Just about the time the fur was really flying between Microsoft and the Justice Department in 1999, screenwriter Howard Franklin ("The Man Who Knew Too Little") seized the day and scurried over to MGM with the kind of pitch that integrity-free studio execs love to hear: 25 words or less and based on an earlier, successful movie.

It must have gone something like this: What if we ripped off "The Firm," except instead of having a company full of evil lawyers trying to corrupt the hero, we'll feature a monopolizing Microsoft clone? We could get a low-rent, pretty boy matinee idol to play the college grad geek (he'll have no credibility, but what the hell? he'll bring in the teenage girls!) and he'll stumble on to a giant technology conspiracy masterminded by a very thinly veiled Bill Gates surrogate!

And thus was born "Antitrust," a transparent thriller from the recycle bin, transcribed into a laptop computer and retrofitted with an MP3 soundtrack, MTV editing and a cast of beautiful people where the nerds should be.

Smooth, young, curly-headed Ryan Phillippe ("Way of the Gun," "Cruel Intensions") stars as Milo Hoffman, a Stanford grad coding genius lured away from his best friend's garage-based dot-com startup by NURV, the world's dominant high-tech company run by Gary Winston (Tim Robbins, renting himself out, no doubt in exchange for getting another specialty project green-lighted) -- an egomaniacal CEO willing to do just about anything to keep his company on top.

Winston needs Milo's brilliance in order to finish an ambitious project -- satellite-based, cross-platform miracle software that will provide an audio-visual linkup between any and all communication devices (cell phones, PCs, palmtops, etc.) -- by the launch date he's been touting to the public.

An advocate of open source code (making software architecture public, not proprietary), Milo sells out for this startling opportunity. But soon he discovers Winston's methods are less than virtuous. In fact, Milo's best friend and ex-partner is killed by Winston's lackeys so NURV can get their hands on code he's written that would help speed up the project.

As Milo wakes up to the trouble he's in, he realizes just about everybody is in on it, including his live-in girlfriend (Claire Forlani -- who deserves so much better than this kind of arm-ornament role) and the Department of Justice guy (Richard Roundtree) who earlier tried to recruit him to help bring NURV down.

Director Peter Howitt ("Sliding Doors") makes little effort to disguise the film's hackneyed story arc, bluntly foreshadowing the girlfriend's treachery and the turnabout-is-fair-play finale in the first five minutes of the movie. He also insults the audience's attention span by flashing back frequently to illustrate plot points that are already perfectly obvious.

While most of the machination of the story holds together -- even when Milo has to break into NURV's top-secret nerve center (hidden in the company's day care center) where they secretly surveil hackers worldwide (yeah, right!) -- Howitt drops the ball in the most elementary places.

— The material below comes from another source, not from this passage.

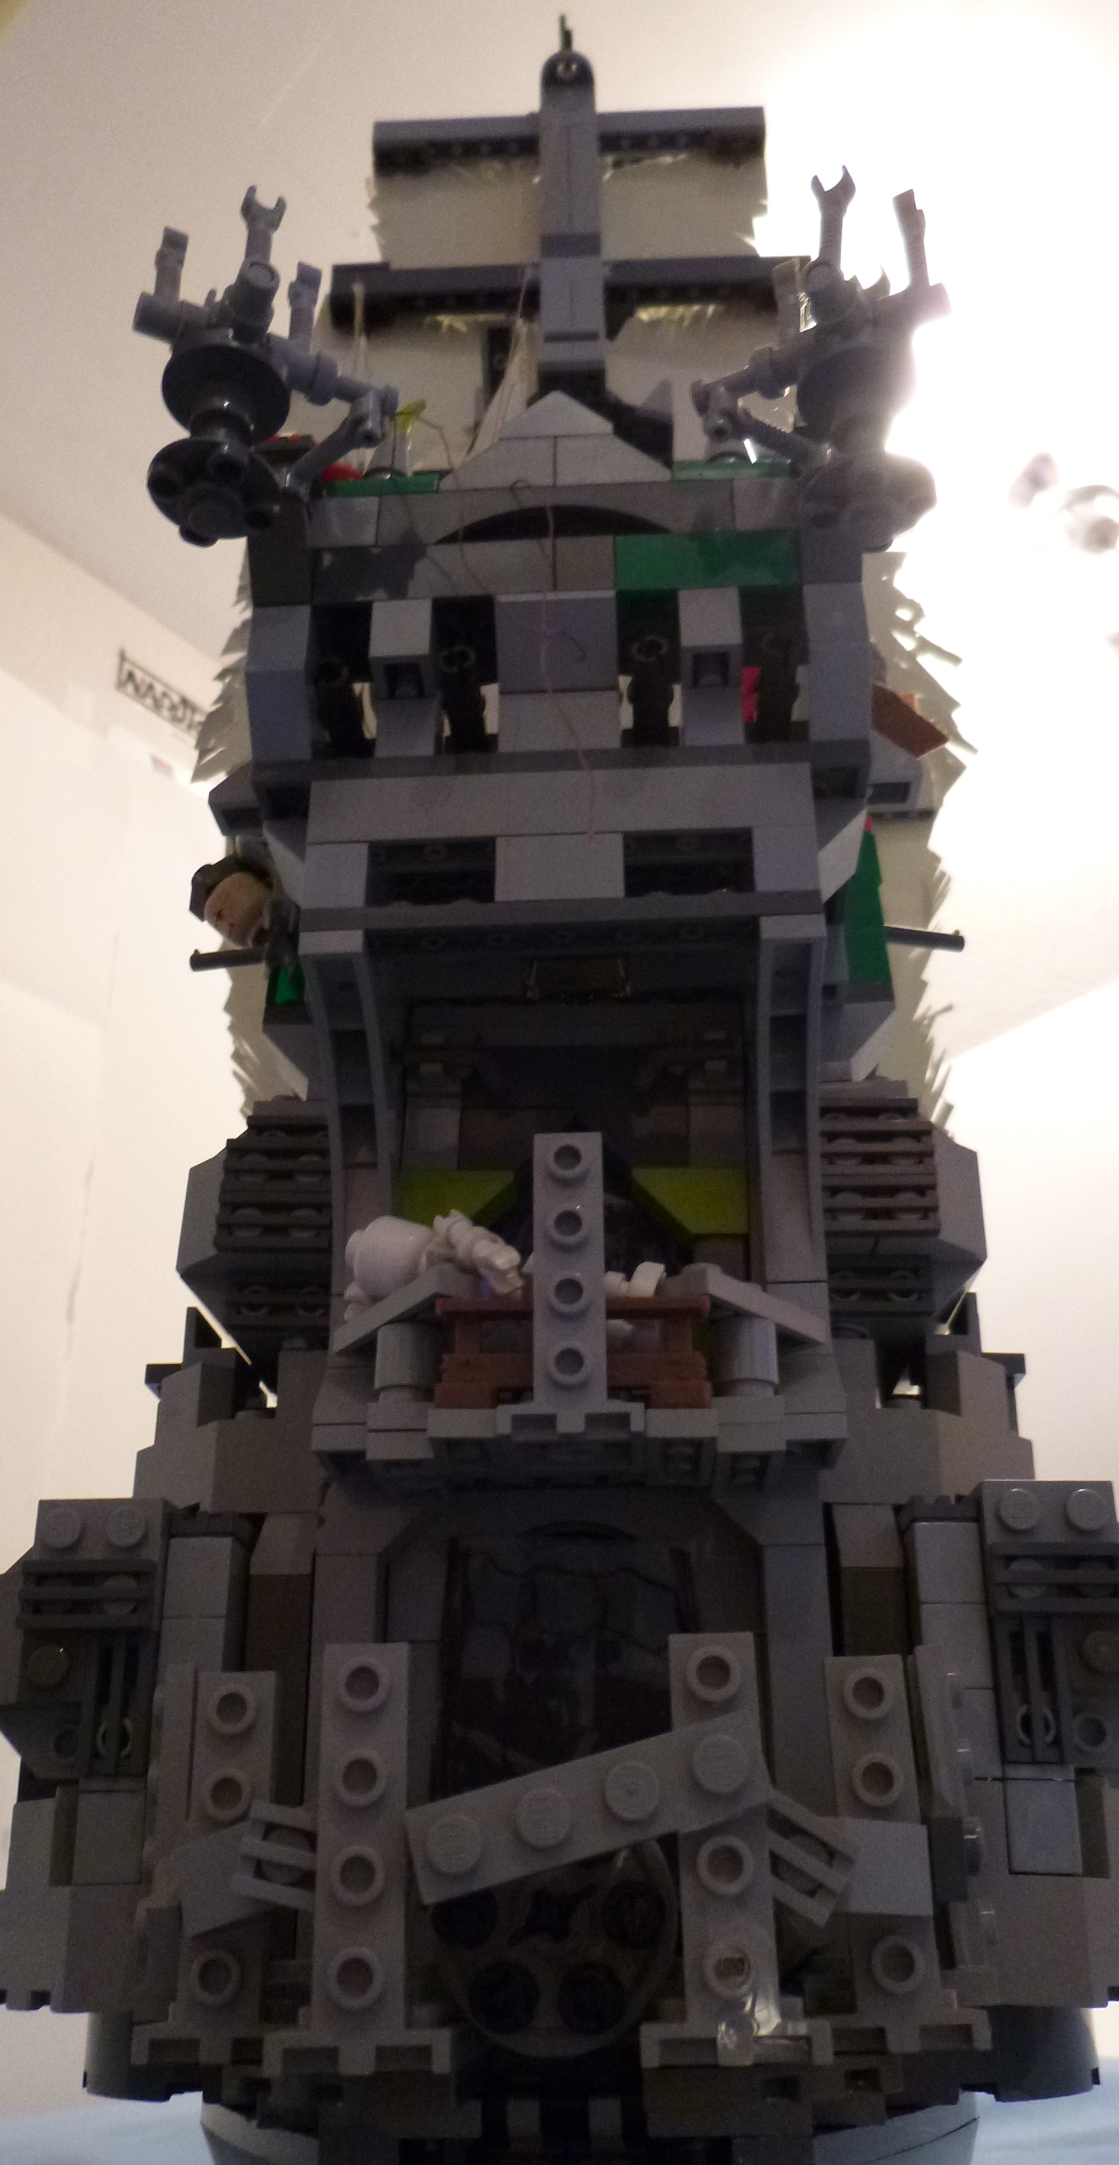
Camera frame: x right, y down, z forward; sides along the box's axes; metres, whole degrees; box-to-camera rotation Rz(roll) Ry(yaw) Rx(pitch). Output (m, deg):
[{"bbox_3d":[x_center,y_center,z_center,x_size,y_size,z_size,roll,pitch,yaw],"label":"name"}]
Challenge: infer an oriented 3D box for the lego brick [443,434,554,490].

The scene in which Milo finally exposes his girlfriend is followed immediately by a scene of Milo working on his computer in their house, without any explanation of what transpired between them after the cat was out of the bag. Common sense is almost completely abandoned for the finale, which includes the kind of nonsensical turncoat surprises that effectively negate the picture's preceding 30 minutes.

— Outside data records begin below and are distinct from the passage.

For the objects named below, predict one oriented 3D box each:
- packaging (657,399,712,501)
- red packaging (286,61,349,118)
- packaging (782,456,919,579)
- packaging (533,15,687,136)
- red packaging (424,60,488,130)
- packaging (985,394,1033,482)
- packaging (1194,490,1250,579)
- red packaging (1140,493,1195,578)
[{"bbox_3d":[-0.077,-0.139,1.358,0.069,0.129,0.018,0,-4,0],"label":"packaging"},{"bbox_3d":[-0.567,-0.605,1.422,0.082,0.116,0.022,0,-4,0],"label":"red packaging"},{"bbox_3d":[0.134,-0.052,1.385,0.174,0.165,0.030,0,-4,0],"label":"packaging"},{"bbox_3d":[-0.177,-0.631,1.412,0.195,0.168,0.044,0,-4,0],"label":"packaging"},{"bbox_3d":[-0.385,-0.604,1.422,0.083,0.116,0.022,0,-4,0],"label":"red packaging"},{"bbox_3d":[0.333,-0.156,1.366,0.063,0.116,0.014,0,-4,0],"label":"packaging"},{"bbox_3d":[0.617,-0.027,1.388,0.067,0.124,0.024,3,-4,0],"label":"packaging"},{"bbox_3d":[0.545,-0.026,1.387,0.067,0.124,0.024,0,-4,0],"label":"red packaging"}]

"Antitrust" isn't the first sloppy, teen-targeted movie about impossibly handsome computer geeks exposing a conspiracy -- way back in 1995 then-nobodies Angelina Jolie and Jonny Lee Miller starred in "Hackers" -- and it won't be the last. But at least "Hackers" was energetic and bold (and for me a guilty pleasure). This picture is never even tense because the audience is already 10 steps ahead by the time the opening credits are over.